What the exercise asks: Only one span of the listing below is wanted: the lines from the one with "Table 1. External" through the one with "Table 2. Critical", reproduced exactly, both ends kept.

Supplied entries:
· · ·
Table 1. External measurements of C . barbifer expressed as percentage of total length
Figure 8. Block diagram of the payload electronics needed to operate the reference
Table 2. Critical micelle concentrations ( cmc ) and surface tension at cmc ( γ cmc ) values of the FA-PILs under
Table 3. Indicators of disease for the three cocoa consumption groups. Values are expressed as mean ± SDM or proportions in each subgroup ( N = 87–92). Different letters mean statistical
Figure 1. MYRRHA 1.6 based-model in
· · ·
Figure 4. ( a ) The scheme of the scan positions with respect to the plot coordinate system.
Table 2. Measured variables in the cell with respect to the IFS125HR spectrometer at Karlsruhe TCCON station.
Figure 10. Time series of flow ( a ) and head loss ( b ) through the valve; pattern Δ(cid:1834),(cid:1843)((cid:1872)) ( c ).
· · ·
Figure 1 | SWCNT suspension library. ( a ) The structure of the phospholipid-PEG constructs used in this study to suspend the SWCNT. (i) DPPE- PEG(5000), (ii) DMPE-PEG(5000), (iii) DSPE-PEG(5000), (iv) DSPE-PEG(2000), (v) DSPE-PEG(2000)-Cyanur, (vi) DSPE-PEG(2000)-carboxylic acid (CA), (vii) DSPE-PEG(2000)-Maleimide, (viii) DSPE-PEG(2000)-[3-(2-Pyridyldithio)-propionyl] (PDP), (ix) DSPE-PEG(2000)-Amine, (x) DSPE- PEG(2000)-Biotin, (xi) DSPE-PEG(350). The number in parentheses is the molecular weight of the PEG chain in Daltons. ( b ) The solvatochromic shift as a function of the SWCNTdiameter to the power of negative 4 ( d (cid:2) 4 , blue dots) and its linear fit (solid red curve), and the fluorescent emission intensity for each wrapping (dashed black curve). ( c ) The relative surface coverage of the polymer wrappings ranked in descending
· · ·
Your solution:
Table 1. External measurements of C . barbifer expressed as percentage of total length
Figure 8. Block diagram of the payload electronics needed to operate the reference
Table 2. Critical micelle concentrations ( cmc ) and surface tension at cmc ( γ cmc ) values of the FA-PILs under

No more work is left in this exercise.